> _PROBLEM TO SOLVE_: In the copy, include no images, and repeat each entry precisely as written.
· · · ·
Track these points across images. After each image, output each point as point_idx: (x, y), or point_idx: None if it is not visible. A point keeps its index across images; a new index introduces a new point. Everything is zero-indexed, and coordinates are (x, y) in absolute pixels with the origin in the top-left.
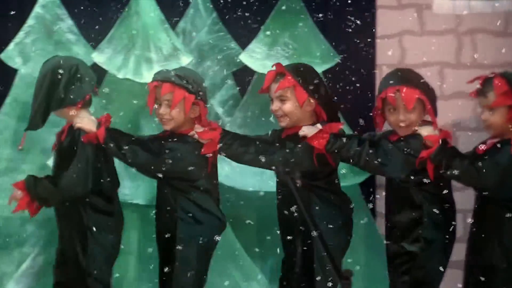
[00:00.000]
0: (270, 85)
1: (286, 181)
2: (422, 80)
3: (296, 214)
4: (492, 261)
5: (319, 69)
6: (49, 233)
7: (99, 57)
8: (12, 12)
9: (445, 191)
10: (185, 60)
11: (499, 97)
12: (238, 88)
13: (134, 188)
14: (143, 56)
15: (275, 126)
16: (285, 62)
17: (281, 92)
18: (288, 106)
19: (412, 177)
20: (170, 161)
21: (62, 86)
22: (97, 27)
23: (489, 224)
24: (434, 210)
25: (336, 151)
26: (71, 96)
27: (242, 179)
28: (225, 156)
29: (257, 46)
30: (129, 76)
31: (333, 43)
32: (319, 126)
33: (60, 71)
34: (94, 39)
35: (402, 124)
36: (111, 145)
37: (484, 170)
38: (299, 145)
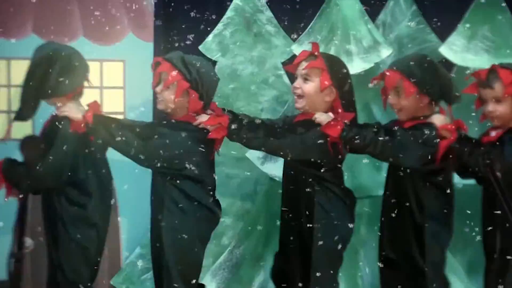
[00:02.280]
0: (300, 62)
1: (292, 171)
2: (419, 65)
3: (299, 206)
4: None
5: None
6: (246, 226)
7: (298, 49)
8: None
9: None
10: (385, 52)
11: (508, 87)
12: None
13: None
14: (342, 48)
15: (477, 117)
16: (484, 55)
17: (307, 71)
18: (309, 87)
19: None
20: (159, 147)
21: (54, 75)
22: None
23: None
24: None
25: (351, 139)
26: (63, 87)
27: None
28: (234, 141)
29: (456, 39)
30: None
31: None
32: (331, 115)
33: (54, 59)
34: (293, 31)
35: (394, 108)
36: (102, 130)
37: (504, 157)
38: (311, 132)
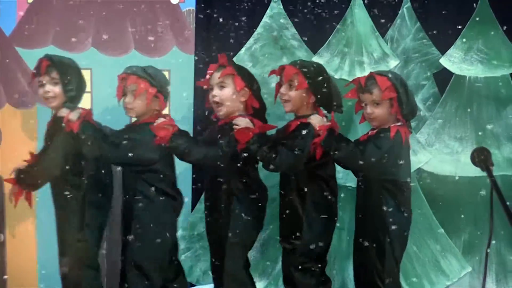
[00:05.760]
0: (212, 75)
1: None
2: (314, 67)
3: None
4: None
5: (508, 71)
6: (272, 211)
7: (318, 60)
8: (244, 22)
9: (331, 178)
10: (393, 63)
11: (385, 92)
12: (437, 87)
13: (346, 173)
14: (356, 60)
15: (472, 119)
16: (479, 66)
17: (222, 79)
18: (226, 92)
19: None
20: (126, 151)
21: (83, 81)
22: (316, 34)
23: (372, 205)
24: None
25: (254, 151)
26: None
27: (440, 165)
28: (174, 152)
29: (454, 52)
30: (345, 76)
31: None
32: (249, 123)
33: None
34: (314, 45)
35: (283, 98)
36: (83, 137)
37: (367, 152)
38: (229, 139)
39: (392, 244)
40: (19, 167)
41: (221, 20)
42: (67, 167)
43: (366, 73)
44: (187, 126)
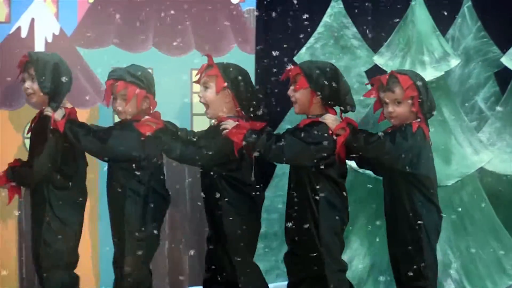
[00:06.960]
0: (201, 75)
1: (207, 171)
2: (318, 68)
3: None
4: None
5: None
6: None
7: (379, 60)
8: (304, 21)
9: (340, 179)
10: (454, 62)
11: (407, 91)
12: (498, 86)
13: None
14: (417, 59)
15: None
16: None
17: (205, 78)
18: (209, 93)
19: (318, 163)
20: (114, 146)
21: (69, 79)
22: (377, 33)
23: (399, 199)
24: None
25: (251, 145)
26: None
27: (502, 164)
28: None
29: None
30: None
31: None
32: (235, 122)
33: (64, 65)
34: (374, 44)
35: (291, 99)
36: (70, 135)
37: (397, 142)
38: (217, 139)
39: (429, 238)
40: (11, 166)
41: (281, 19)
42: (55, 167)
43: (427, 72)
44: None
· · · ·
> _ANSWER TO THIS PROBLEM_:
Track these points across images. After each image, output each point as point_idx: (x, y), or point_idx: None if it is not visible. A point keeps its index across images; a new index introduces a new point. Everything is zero-indexed, and coordinates are (x, y) in absolute pixels with the origin in the top-left.
[00:00.000]
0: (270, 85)
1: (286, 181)
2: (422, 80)
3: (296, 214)
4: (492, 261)
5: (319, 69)
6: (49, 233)
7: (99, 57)
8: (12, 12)
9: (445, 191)
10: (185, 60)
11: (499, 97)
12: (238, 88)
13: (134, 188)
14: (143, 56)
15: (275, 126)
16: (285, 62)
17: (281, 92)
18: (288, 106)
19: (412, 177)
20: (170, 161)
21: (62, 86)
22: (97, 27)
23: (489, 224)
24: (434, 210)
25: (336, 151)
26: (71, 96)
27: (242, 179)
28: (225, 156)
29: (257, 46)
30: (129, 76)
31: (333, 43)
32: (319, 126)
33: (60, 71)
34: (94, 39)
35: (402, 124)
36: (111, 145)
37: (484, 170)
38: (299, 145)
[00:02.280]
0: (300, 62)
1: (292, 171)
2: (419, 65)
3: (299, 206)
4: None
5: None
6: (246, 226)
7: (298, 49)
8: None
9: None
10: (385, 52)
11: (508, 87)
12: None
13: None
14: (342, 48)
15: (477, 117)
16: (484, 55)
17: (307, 71)
18: (309, 87)
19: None
20: (159, 147)
21: (54, 75)
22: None
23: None
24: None
25: (351, 139)
26: (63, 87)
27: None
28: (234, 141)
29: (456, 39)
30: None
31: None
32: (331, 115)
33: (54, 59)
34: (293, 31)
35: (394, 108)
36: (102, 130)
37: (504, 157)
38: (311, 132)
[00:05.760]
0: (212, 75)
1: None
2: (314, 67)
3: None
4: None
5: (508, 71)
6: (272, 211)
7: (318, 60)
8: (244, 22)
9: (331, 178)
10: (393, 63)
11: (385, 92)
12: (437, 87)
13: (346, 173)
14: (356, 60)
15: (472, 119)
16: (479, 66)
17: (222, 79)
18: (226, 92)
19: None
20: (126, 151)
21: (83, 81)
22: (316, 34)
23: (372, 205)
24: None
25: (254, 151)
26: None
27: (440, 165)
28: (174, 152)
29: (454, 52)
30: (345, 76)
31: None
32: (249, 123)
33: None
34: (314, 45)
35: (283, 98)
36: (83, 137)
37: (367, 152)
38: (229, 139)
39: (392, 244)
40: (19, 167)
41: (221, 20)
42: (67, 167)
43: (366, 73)
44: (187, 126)
[00:06.960]
0: (201, 75)
1: (207, 171)
2: (318, 68)
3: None
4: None
5: None
6: None
7: (379, 60)
8: (304, 21)
9: (340, 179)
10: (454, 62)
11: (407, 91)
12: (498, 86)
13: None
14: (417, 59)
15: None
16: None
17: (205, 78)
18: (209, 93)
19: (318, 163)
20: (114, 146)
21: (69, 79)
22: (377, 33)
23: (399, 199)
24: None
25: (251, 145)
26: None
27: (502, 164)
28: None
29: None
30: None
31: None
32: (235, 122)
33: (64, 65)
34: (374, 44)
35: (291, 99)
36: (70, 135)
37: (397, 142)
38: (217, 139)
39: (429, 238)
40: (11, 166)
41: (281, 19)
42: (55, 167)
43: (427, 72)
44: None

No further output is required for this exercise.